Using base R, you can use the function replace.df()
below, which is loosely based on the source code of merge.data.frame()
. Contrary to some other solutions, this one allows multiple columns for identification. I use it rather often in my job. Feel free to copy and use.
This function controls for cases where rows in y are not found in x. Mind that the function does not check whether the combinations are unique. match() will only replace the first occurence by the first occurence of a combination.
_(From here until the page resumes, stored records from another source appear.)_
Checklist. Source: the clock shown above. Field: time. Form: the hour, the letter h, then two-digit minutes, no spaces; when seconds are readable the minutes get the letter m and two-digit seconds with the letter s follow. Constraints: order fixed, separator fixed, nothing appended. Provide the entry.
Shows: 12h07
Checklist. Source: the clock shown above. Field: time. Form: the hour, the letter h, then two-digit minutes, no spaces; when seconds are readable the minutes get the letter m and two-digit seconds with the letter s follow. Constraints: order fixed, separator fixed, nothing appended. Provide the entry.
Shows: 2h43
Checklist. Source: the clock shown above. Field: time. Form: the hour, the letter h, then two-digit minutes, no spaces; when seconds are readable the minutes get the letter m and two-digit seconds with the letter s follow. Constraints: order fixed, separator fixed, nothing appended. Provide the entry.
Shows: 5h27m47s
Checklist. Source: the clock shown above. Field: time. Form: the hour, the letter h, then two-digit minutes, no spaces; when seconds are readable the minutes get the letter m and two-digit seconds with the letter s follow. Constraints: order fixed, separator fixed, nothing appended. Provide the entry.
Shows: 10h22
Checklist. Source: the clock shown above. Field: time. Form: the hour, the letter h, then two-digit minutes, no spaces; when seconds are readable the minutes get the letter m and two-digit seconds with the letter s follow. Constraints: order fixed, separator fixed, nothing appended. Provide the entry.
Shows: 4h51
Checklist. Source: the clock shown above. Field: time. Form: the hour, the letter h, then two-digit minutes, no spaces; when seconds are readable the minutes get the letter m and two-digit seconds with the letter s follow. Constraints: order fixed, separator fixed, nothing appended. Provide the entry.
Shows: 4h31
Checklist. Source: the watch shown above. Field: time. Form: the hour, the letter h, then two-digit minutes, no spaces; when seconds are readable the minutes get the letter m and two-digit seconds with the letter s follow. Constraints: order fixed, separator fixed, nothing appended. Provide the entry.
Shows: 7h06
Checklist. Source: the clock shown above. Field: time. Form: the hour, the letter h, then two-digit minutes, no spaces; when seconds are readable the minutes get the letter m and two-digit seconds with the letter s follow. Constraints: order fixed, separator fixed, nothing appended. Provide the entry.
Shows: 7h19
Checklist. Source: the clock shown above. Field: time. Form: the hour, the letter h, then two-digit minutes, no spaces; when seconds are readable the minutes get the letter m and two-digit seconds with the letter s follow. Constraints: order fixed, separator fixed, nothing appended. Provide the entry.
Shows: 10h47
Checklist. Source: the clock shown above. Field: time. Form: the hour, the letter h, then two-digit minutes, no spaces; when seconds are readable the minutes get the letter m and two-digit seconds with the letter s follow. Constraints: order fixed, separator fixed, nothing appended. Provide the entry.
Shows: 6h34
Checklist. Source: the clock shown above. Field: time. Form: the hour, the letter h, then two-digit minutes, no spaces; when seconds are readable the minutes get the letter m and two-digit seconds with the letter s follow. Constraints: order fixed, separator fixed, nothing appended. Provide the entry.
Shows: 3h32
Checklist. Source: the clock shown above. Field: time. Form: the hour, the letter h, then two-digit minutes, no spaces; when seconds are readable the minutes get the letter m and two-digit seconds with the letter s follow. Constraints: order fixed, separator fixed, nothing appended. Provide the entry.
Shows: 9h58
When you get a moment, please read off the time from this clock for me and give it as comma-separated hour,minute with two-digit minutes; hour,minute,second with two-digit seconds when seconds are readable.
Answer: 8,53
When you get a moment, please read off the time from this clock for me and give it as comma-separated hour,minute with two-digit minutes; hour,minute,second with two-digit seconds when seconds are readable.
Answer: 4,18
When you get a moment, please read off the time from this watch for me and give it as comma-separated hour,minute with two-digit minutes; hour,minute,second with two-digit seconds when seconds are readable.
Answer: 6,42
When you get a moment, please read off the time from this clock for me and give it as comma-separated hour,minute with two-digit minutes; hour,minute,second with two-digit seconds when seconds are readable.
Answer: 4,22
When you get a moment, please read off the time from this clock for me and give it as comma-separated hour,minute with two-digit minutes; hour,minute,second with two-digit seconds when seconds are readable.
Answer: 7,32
The function is used as follows :
> replace.df(original, replacement,by=c('Name','Id'))
Name Id Value1 Value2
1 joe 1 1.2 NA
2 john 2 2.2 9.2
Note that this effectively detects the writing error you have in your original code. replacement
contains a variabe named 'value2' (small v) instead of Value2 (capital V). After correcting this, the result becomes:
> replace.df(original, replacement,by=c('Name','Id'))
Name Id Value1 Value2
1 joe 1 1.2 NA
2 john 2 2.2 5.9
You can use that function as well for changing the values in only some of the columns
> replace.df(original, replacement,by=c('Name','Id'),cols='Value2')
Name Id Value1 Value2
1 joe 1 1.2 NA
2 john 2 NA 5.9
The function:
replace.df <- function(x,y,by,cols=NULL
){
nx <- nrow(x)
ny <- nrow(y)
bx <- x[,by,drop=FALSE]
by <- y[,by,drop=FALSE]
bz <- do.call("paste", c(rbind(bx, by), sep = "\r"))
bx <- bz[seq_len(nx)]
by <- bz[nx + seq_len(ny)]
idx <- match(by,bx)
idy <- match(bx,by)
idy <- idy[!is.na(idy)]
if(is.null(cols)) {
cols <- intersect(names(x),names(y))
cols <- cols[!cols %in% by]
}
x[idx,cols] <- y[idy,cols]
x
}
I produced a function that uses the method of indexing (see answer by John Colby above). Hopefully it can be useful for all such needs of updating one data frame with the values from another data frame.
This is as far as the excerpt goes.